Die Petition als Passion – Demokratie der Clicks

Das Begehr selbst kommt, wie könnte es anders sein, in Form einer Petition. Die moderne Form der politischen Erhebung – bequem, digital, kostenfrei und vor allem: risikolos. Wo früher Unterschriftenlisten mit Kugelschreiber durch verrauchte Hinterzimmer kursierten, genügt heute ein Klick aus der U-Bahn heraus, um Geschichte umzuschreiben. Es ist die Demokratisierung der Symbolik, entkoppelt von Sachverstand, historischen Tiefenschärfen oder kulturellem Kontext.

Man muss sich das vorstellen: Der öffentliche Raum einer 2000-jährigen Stadtgeschichte wird zum Spielball spontaner Mobilisierungen, zum gestalterischen Wunschzettel der hypervernetzten Empörungskultur. Man votiert nicht mehr für Parteien, sondern für Straßennamen. Die Stadt wird zur Arena politisch-ästhetischer Schönheitschirurgie, bei der jeder meint, er könne mitreden – weil: Warum eigentlich nicht?

Straßen mit Haltung – Asphalt als Weltanschauung

Was früher nach Funktion benannt wurde – Mühlgasse, Ziegelofengasse, Obere Donaustraße – dient heute der weltanschaulichen Zementierung gesellschaftlicher Lager. Es geht längst nicht mehr um Orientierung, sondern um Distinktion. Die Straße ist kein Weg mehr, sondern ein Statement. Und wer sie betritt, marschiert nicht einfach durch ein Viertel, sondern durch eine Erzählung – kuratiert, codiert, korrekt.

In diesem Sinne passt Atatürk hervorragend in die neue Weltordnung des urbanen Symbolismus. Nicht, weil er zu Wien gehört, sondern weil er eben nicht dazugehört. Seine Nennung wäre ein Bruch, ein bewusst gesetzter Akzent, ein semiotischer Stolperstein für alle, die immer noch glauben, Straßen seien bloß Infrastruktur.

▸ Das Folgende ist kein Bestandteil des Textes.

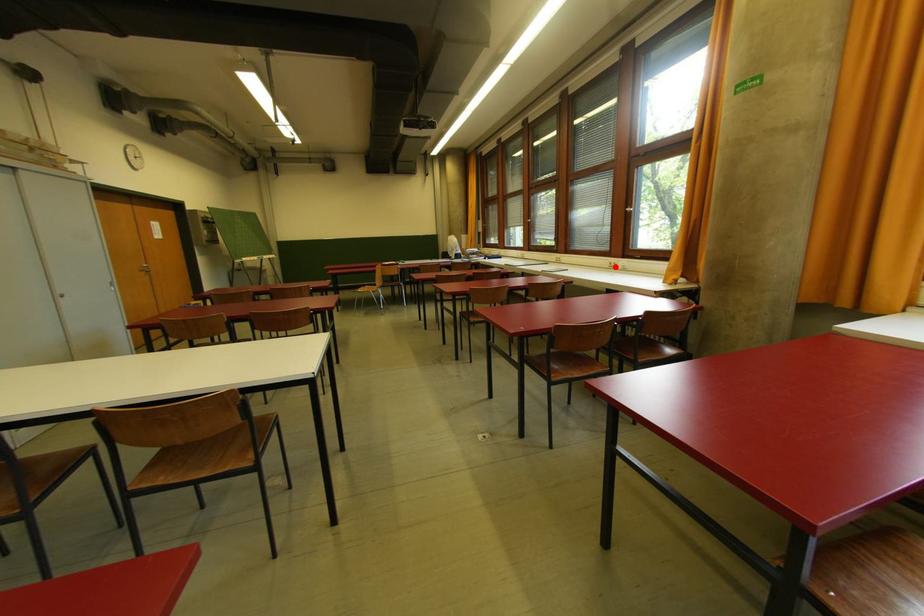
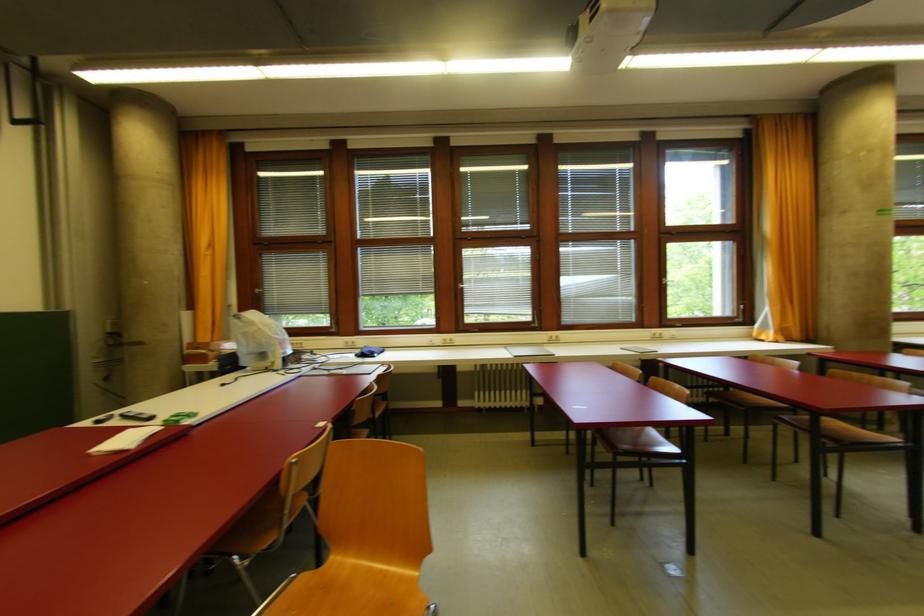
In the second image, find the point that corresponds to the highlighted location in the first image.

(660, 338)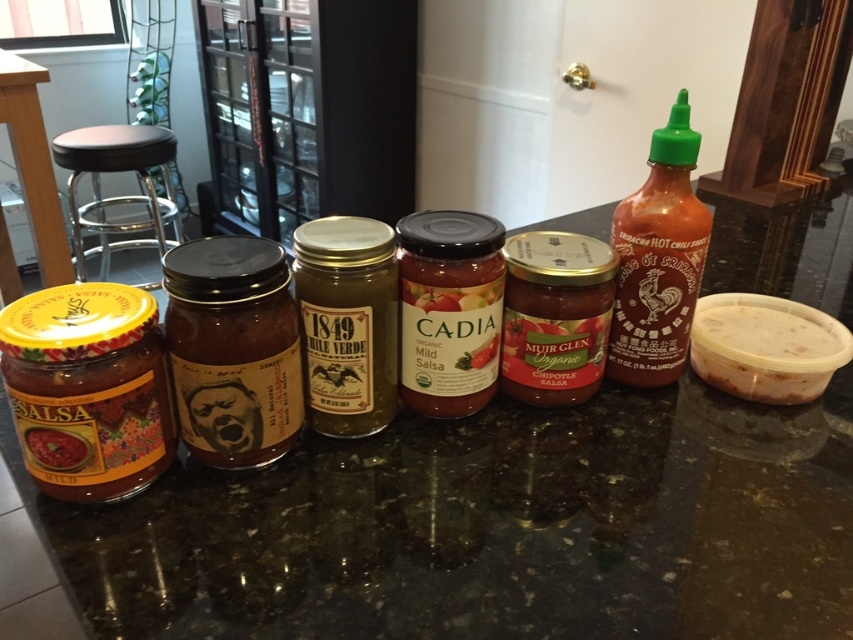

Postskriptum aus dem Archiv der Absurdität

Natürlich wird es nicht bei Atatürk bleiben. Hat man einmal damit begonnen, historische Figuren nach Beliebtheit zu sortieren, öffnen sich die Tore der Parodie. Warum nicht auch eine Erdoğan-Promenade, gleich gegenüber der Tibet-Allee? Oder ein Bin-Zayed-Boulevard in Favoriten, als Geste geopolitischer Diplomatie? Vielleicht eine Greta-Thunberg-Sackgasse mit Fahrradständern aus recyceltem Aktivismus? Die Möglichkeiten sind endlos – solange die Ironie noch billig und die Öffentlichkeit kurzatmig ist.

TIP:  Lösch Dich

Fazit: Der öffentliche Raum als moralische Projektionsfläche

Es geht nicht um Atatürk. Es geht nie um Atatürk. Es geht um uns. Um das gute Gefühl, auf der richtigen Seite der Geschichte zu stehen, auch wenn man sie gar nicht gelesen hat. Um den moralischen Mehrwert einer symbolischen Geste, die keine Konsequenzen kennt. Um die wohldosierte Erregung über Themen, die niemandem wehtun – außer vielleicht dem historischen Bewusstsein.

Die Straße mag neu benannt werden. Die Ironie bleibt.